▶ _What to do_: Without including any image, retype the records word for word.

Pictures paired with source code
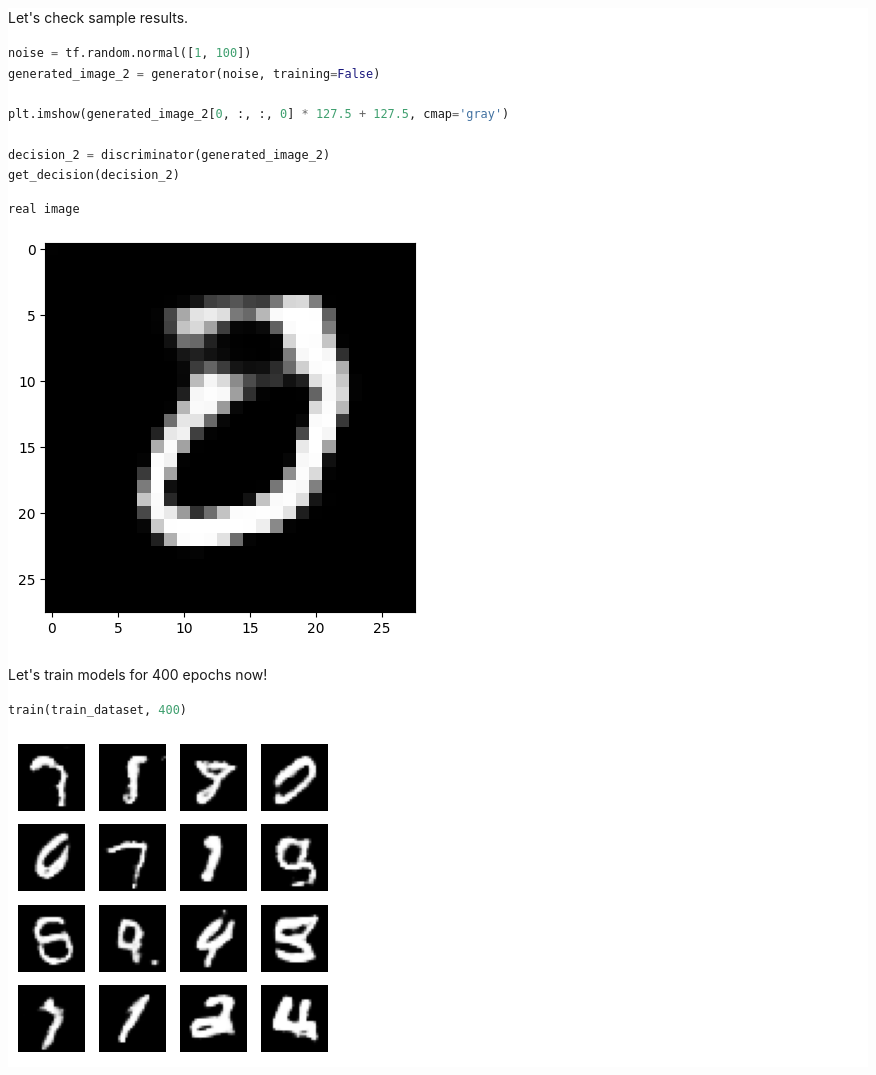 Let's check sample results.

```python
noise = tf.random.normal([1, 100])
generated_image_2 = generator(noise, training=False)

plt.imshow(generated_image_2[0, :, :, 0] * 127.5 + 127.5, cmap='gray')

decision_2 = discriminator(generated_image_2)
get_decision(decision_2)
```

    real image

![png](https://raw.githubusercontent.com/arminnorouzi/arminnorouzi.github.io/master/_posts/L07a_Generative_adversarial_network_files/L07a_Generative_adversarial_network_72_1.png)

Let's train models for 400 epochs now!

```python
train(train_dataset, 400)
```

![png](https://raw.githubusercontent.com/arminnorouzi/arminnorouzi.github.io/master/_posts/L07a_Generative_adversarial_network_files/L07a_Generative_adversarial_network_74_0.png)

▶ _Written response_:
 Let's check sample results.

```python
noise = tf.random.normal([1, 100])
generated_image_2 = generator(noise, training=False)

plt.imshow(generated_image_2[0, :, :, 0] * 127.5 + 127.5, cmap='gray')

decision_2 = discriminator(generated_image_2)
get_decision(decision_2)
```

    real image

![png](https://raw.githubusercontent.com/arminnorouzi/arminnorouzi.github.io/master/_posts/L07a_Generative_adversarial_network_files/L07a_Generative_adversarial_network_72_1.png)

Let's train models for 400 epochs now!

```python
train(train_dataset, 400)
```

![png](https://raw.githubusercontent.com/arminnorouzi/arminnorouzi.github.io/master/_posts/L07a_Generative_adversarial_network_files/L07a_Generative_adversarial_network_74_0.png)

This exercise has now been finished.